Le quatuor embraye très rapidement par deux hymnes anticapitalistes Payday et Rich sans être des manifestes politiques. Le premier navigue dans un trip électro-flutiste scolaire où James sombre dans la folie tandis que le second est plus minimaliste. Dans les deux cas, l’humour sarcastique fait mouche et marque la fracture sociale en plaçant notamment l’égocentrisme de la richesse riche comme une victime incomprise.

Yard Act semble suit les traces des groupes post-punk tels Parquet Courts, shame ou IDLES, les plus fougueux du moment. Les titres sont immédiats et efficaces. Parfois un poil trop court comme peut l’être (logiquement) l’hommage punk 70s Witness (Can I Get a A ?) qui ne servira que de pont vers la deuxième partie moins énergique de The Overload. C’est le cas de Tall Poppies qui bénéficie d’une durée de plus de six minutes.
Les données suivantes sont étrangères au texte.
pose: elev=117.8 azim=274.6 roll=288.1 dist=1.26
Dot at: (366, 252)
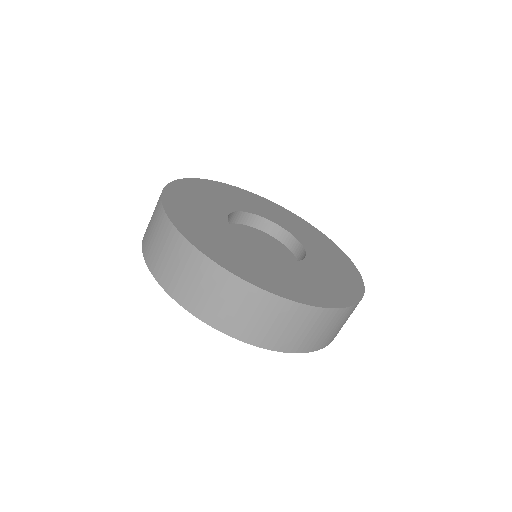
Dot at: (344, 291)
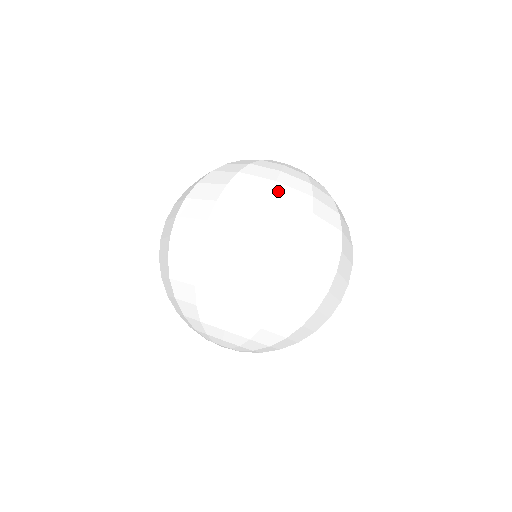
James y présente une image sombre mais condescendante de la vie provinciale (big up Model Village).

Au fil de l’écoute de l’album, la panoplie de divers effets sonores rende l’album encore plus abouti. On y retrouve des secousses funky sur Dead Horses, les touches de piano digitales sur Quarantine the Sticks ou encore des percussions afro sur Payday. Rien n’est laissé au hasard pour appuyer davantage la voix sardonique de James. Le morceau le plus résolument accessible est Land of the Blind qui déboule plein d’arrogance avec son refrain entêtant « Baba Bow » repris en chœur qui nous pousse à le chantonner aussi. Il s’agit surement du moment où James se montre le plus incisif et caustique envers les présomptueux qui entretiennent les illusions du quotidien. La pièce de 50 P honorant le Brexit sert de symbolique historique à cette comédie perpétuelle “We all get a commemorative fifty pence piece each For the peace treaties breached”.
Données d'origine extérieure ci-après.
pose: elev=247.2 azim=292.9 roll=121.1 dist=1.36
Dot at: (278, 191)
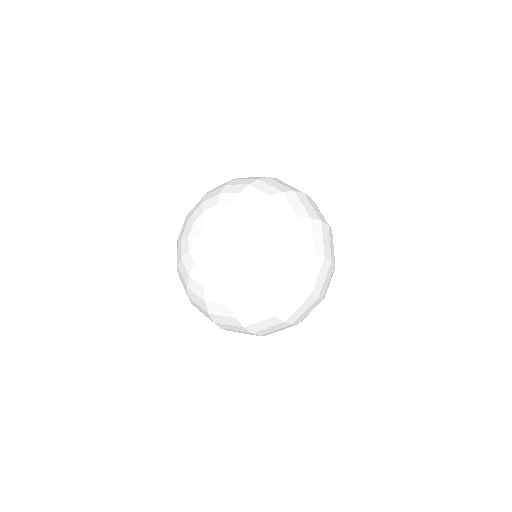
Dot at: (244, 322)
Mais au fond, malgré tous ces déboires qui peuvent aboutir à la colère ou à la consternation, James propose de faire fi et promeut un certainespoir. Le final contient les deux pistes les plus mélodiques. En s’inspirant de Tiny Dancer d’Elton John, Pour Another a pour but de prendre à contre-pied l’auditeur sur le style du groupe. Il mêle un sentiment étrange de partage et de nostalgie dans un monde en feu. 100% Endurance clôt l’ensemble par des lignes touchantes de sincérité qui vient nuancer l’apparence brusque et incisive de Yard Act : « All you ever needed to exist has always been within you ».

Une fois n’est pas coutume, le buzz aperçu en 2020 méritait d’exister. Yard Act a dépassé toutes les attentes en proposant un premier essai authentique et percutant où chaque titre équivaut à un tube. Le groupe de Leeds, pris en étau dans une société malade, ne se laisse pas submerger par ses émotions primitives et préfère profiter de ses envies avec le recul nécessaire sur ce monde impitoyable. The Overload est une totale réussite qui représente finalement toute l’énergie créative et débordante d’un groupe qui souhaite donner du sens à ce qu’il vit. Finalement, 2022 ne commence pas si mal..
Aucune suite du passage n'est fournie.